In producing evidence to prove insanity or other diminished mental state, the standard of proof on the accused is on the preponderance of probabilities. In the case of Asare v. The Republic (supra) , the court noted that
By way of an exception to the general rules above stated, the burden of proving some defences lies on the accused, e.g. insanity, insane delusion, special pleas in bar (e.g. autrefois acquit, autrefois convict and pardon) and where an enactment has imposed the onus of proof of particular defences on the accused. In this exceptional category of cases—and the present case raising the plea of insanity fell into this category—it is mandatory for the trial judge to direct the jury clearly on the standard of proof needed to establish the particular defence relied upon; for, it is settled law that where the law casts the onus of proof on the accused, the burden on him is lighter than that on the prosecutor. The standard of proof required is the balance of probabilities. "[T]he burden in cases in which an accused has to prove insanity may fairly be stated as not being higher than the burden which rests upon a plaintiff or defendant in civil proceedings": see per Lord Hailsham L.C. in Sodeman v. R. [1936] 2 All E.R. 1138 at p. 1140, P.C.; and the local cases of Dabla v. The State [1963] 2 G.L.R. 14 at pp. 18-19, S.C. and Kusasi v. The Republic [1976] 1 G.L.R. 335 at p. 342, C.A.
In proving insanity on the balance of probabilities, which is the same as the preponderance of the probabilities, the accused would have to establish that the existence of his insanity is more probable than its non-existence, per the definition of the phrase in Section 12 of NRCD 323 .
C. Third Exception: Where there are facts particularly within the knowledge of the accused
Beyond proving insanity and factors such as lawful excuse, another exception where the accused will have the burden of proof is facts exclusively within the knowledge of the accused. In the case of Salifu and Another v.
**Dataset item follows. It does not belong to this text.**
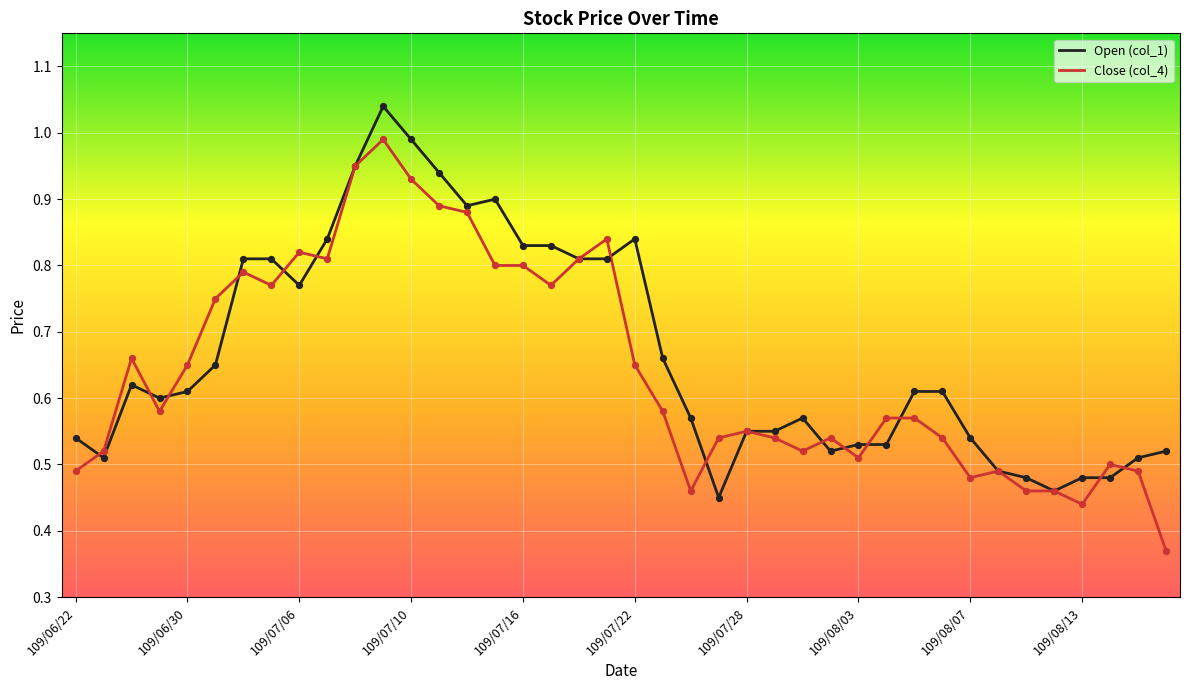

What are all the series names shown in the legend?

Open (col_1), Close (col_4)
The Republic [1974] 2 GLR 291-303, the court explained that:
The law, in cases where knowledge of a fact in issue is peculiarly within the knowledge of the accused, is that the negative is not to be proved by the prosecution, but on the contrary, the affirmative must be proved by the accused as a matter of defence.
Conclusion
This note discussed the burden of proof in criminal actions. As a fundamental rule, the prosecution has the burden of proving the guilt of the accused, and it does this by showing that all the elements of the offence exist. In doing this, the standard of proof is beyond reasonable doubt.
The general rule on the burden of proof is subject to some exceptions which are usually from statute. The first exception is that where a statute directly places the burden on the accused to prove a defence or a particular fact. The second is in the insanity cases where an accused who pleads insanity has the burden of proving same. The third is when certain facts are particularly within the knowledge of the accused. When the burden of proof is on the accused, the applicable standard of proof is preponderance of the probabilities.
Accuracy of Counsel’s Arguments:
Counsel is right in saying that the prosecution has to prove all the elements of the offence. However, he is wrong in saying that the prosecution has to prove that the students were below the age of 18, because this is not an element of the offence and the Private Tutorial Act has expressly placed the burden of proving that the students were above the age of 18 on a person that raises this defence.